作者
Monika Oláhová,Bradley Peter,Zsolt Szilágyi,Héctor Díaz-Maldonado,Meenakshi Singh,Ewen W. Sommerville,Emma L. Blakely,Jack J Collier,Eike Hoberg,Viktor Stránecký,Hana Hartmannová,Anthony J. Bleyer,Kim L. McBride,Sasigarn A Bowden,Zuzana Korandová,Alena Pecinová,Hans Hilger Ropers,Kimia Kahrizi,Hossein Najmabadi,Mark A. Tarnopolsky,Lauren Brady,K. Nicole Weaver,Carlos E. Prada,Katrin Õunap,Monica H. Wojcik,Sander Pajusalu,Safoora B. Syeda,Lynn Pais,Elicia Estrella,Christine C. Bruels,Louis M. Kunkel,Peter B. Kang,Penelope E. Bonnen,Tomáš Mráček,Stanislav Kmoch,Gráinne Gorman,Maria Falkenberg,Claes M. Gustafsson,Robert W. Taylor
摘要
Abstract While >300 disease-causing variants have been identified in the mitochondrial DNA (mtDNA) polymerase γ, no mitochondrial phenotypes have been associated with POLRMT, the RNA polymerase responsible for transcription of the mitochondrial genome.
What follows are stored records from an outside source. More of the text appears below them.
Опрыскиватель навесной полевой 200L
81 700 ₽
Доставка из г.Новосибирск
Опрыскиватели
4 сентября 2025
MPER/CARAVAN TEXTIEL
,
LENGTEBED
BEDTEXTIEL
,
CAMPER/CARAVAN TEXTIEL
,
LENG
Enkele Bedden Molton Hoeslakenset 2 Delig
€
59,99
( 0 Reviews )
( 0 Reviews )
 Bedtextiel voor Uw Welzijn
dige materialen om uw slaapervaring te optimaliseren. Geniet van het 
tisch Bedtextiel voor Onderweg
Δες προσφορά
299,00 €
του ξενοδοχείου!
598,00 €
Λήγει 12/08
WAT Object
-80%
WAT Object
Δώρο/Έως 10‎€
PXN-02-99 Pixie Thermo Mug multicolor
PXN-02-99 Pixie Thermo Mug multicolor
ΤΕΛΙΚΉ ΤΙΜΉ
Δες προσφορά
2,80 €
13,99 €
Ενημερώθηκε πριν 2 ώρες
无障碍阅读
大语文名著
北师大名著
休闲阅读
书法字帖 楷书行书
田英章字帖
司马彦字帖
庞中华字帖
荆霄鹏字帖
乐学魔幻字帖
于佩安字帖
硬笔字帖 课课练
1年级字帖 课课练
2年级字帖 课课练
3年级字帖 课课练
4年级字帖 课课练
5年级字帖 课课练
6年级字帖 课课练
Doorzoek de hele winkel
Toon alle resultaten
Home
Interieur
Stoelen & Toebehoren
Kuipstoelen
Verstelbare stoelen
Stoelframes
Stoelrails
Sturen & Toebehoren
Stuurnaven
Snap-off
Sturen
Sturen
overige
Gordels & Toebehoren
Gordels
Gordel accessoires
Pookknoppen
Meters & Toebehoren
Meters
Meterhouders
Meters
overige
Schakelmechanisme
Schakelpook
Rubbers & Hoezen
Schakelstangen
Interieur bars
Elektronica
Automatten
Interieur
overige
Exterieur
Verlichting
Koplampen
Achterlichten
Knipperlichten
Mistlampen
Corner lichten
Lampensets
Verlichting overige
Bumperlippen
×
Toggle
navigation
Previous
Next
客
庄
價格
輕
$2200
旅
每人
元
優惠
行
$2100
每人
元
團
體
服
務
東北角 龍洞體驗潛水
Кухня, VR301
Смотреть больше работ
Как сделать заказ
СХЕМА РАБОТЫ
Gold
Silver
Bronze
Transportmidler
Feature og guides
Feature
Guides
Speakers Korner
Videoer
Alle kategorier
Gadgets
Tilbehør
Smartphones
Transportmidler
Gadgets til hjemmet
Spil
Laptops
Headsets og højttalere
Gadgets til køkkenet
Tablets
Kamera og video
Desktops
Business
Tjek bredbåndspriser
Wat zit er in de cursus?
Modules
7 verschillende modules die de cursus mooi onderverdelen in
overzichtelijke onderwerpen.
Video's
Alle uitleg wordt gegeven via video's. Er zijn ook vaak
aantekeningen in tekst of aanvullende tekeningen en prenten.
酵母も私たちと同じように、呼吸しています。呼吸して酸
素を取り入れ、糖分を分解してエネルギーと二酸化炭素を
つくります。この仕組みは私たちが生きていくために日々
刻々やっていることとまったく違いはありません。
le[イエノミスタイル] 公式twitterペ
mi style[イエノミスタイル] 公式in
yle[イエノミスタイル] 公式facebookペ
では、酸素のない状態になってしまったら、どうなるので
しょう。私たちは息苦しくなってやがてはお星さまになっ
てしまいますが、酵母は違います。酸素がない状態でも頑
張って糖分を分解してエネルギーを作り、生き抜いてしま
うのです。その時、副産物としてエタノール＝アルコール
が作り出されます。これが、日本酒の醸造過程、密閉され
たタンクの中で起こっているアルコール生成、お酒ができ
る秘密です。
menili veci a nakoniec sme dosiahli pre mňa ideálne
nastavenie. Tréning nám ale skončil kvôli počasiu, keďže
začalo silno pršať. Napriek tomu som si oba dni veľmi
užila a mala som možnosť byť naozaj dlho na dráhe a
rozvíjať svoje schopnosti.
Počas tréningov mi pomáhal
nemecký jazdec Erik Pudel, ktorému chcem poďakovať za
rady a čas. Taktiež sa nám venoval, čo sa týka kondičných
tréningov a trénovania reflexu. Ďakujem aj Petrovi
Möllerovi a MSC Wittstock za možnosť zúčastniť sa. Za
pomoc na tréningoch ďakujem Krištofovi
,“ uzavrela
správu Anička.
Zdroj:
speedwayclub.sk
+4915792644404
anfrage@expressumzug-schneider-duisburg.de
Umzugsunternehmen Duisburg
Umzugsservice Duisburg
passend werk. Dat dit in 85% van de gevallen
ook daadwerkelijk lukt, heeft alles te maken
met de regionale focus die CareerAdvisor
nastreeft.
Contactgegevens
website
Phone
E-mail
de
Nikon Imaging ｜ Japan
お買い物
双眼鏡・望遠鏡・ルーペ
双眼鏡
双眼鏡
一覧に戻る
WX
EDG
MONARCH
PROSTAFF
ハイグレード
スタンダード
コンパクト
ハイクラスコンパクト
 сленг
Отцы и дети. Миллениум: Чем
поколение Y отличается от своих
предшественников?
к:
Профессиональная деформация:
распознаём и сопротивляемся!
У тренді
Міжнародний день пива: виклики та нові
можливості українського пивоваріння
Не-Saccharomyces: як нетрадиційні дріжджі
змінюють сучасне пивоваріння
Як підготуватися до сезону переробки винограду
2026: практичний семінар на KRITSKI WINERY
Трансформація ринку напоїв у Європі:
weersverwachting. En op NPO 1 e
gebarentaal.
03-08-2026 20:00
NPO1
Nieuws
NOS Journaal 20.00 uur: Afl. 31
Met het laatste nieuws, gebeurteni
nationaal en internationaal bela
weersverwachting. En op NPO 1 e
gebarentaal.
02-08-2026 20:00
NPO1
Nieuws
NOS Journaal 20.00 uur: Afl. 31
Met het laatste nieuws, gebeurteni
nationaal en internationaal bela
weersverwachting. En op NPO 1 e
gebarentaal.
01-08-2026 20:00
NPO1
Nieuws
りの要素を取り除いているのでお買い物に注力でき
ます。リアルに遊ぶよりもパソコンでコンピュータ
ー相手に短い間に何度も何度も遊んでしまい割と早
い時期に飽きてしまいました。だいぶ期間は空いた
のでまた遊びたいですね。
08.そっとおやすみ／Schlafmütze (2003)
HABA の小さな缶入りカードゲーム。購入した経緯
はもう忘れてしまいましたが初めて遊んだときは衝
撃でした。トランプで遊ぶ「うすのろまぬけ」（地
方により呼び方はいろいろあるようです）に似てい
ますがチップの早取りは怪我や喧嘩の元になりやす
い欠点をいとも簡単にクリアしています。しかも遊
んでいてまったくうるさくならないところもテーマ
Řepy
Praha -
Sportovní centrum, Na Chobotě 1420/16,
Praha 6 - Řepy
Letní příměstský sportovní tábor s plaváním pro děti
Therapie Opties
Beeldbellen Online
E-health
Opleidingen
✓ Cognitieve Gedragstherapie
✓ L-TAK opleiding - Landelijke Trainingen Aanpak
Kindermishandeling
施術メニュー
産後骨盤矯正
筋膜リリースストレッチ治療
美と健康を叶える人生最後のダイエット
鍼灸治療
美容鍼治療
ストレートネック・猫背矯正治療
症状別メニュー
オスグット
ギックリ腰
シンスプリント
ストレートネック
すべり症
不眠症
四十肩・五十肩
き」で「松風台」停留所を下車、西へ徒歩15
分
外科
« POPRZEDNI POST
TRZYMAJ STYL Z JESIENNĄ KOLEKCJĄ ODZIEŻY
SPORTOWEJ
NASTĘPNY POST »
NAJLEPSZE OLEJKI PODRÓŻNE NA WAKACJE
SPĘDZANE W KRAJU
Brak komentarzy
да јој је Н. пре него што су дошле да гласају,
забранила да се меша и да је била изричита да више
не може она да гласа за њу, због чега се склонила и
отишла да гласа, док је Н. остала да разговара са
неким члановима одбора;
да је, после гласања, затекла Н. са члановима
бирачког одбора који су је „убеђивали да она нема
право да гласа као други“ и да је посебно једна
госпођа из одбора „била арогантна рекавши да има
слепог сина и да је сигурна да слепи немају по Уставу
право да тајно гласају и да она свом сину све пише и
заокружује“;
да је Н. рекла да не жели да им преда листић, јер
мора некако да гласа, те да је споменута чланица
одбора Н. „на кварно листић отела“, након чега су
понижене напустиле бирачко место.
Here, we characterise the clinical and molecular nature of POLRMT variants in eight individuals from seven unrelated families. Patients present with global developmental delay, hypotonia, short stature, and speech/intellectual disability in childhood; one subject displayed an indolent progressive external ophthalmoplegia phenotype. Massive parallel sequencing of all subjects identifies recessive and dominant variants in the POLRMT gene. Patient fibroblasts have a defect in mitochondrial mRNA synthesis, but no mtDNA deletions or copy number abnormalities. The in vitro characterisation of the recombinant POLRMT mutants reveals variable, but deleterious effects on mitochondrial transcription. Together, our in vivo and in vitro functional studies of POLRMT variants establish defective mitochondrial transcription as an important disease mechanism.